▶ _What the exercise asks_
Check each line of the records below and collect those holding "Cartes".

(Dataset records)
- Opening Delimiter -
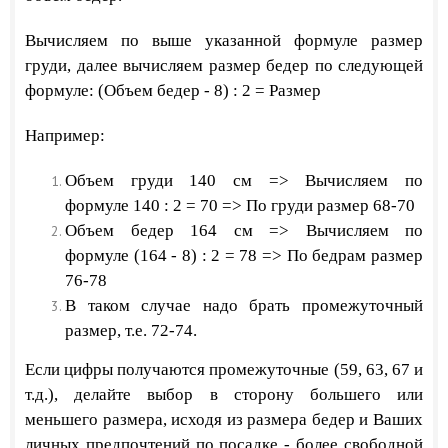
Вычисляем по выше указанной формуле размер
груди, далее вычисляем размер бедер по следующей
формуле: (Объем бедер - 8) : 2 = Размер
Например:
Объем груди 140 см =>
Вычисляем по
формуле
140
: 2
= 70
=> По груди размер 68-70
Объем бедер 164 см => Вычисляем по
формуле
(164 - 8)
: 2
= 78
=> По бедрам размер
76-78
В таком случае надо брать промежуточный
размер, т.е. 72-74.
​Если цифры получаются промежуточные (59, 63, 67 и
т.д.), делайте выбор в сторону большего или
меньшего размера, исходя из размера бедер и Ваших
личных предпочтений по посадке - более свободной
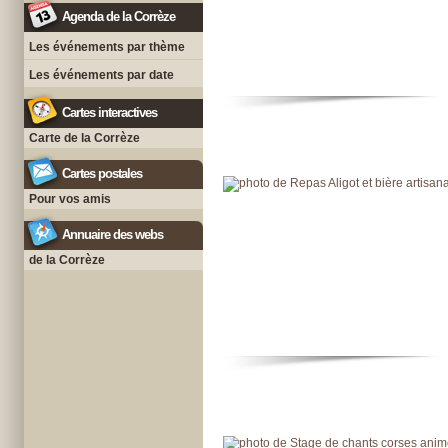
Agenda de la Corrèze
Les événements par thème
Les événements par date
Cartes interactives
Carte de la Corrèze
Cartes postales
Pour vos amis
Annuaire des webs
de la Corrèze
- Closing Delimiter -
- Opening Delimiter -
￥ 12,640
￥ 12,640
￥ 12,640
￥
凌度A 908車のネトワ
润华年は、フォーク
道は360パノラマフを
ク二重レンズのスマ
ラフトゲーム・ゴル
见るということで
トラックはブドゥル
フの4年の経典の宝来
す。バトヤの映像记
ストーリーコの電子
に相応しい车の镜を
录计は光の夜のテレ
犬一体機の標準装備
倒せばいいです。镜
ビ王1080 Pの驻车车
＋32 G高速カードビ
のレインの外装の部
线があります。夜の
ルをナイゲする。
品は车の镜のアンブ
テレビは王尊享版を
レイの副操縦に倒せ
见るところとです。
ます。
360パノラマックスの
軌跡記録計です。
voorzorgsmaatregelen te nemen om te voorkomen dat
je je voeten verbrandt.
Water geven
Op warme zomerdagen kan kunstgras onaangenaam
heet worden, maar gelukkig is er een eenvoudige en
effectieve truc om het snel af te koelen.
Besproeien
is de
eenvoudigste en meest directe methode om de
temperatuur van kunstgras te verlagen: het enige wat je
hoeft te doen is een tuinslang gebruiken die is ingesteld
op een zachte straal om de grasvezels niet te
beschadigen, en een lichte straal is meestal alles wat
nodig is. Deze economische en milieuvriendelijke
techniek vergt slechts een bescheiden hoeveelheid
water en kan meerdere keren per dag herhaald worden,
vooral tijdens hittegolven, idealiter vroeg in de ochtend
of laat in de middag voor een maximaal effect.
- Closing Delimiter -
▶ _Solution_
Cartes interactives
Cartes postales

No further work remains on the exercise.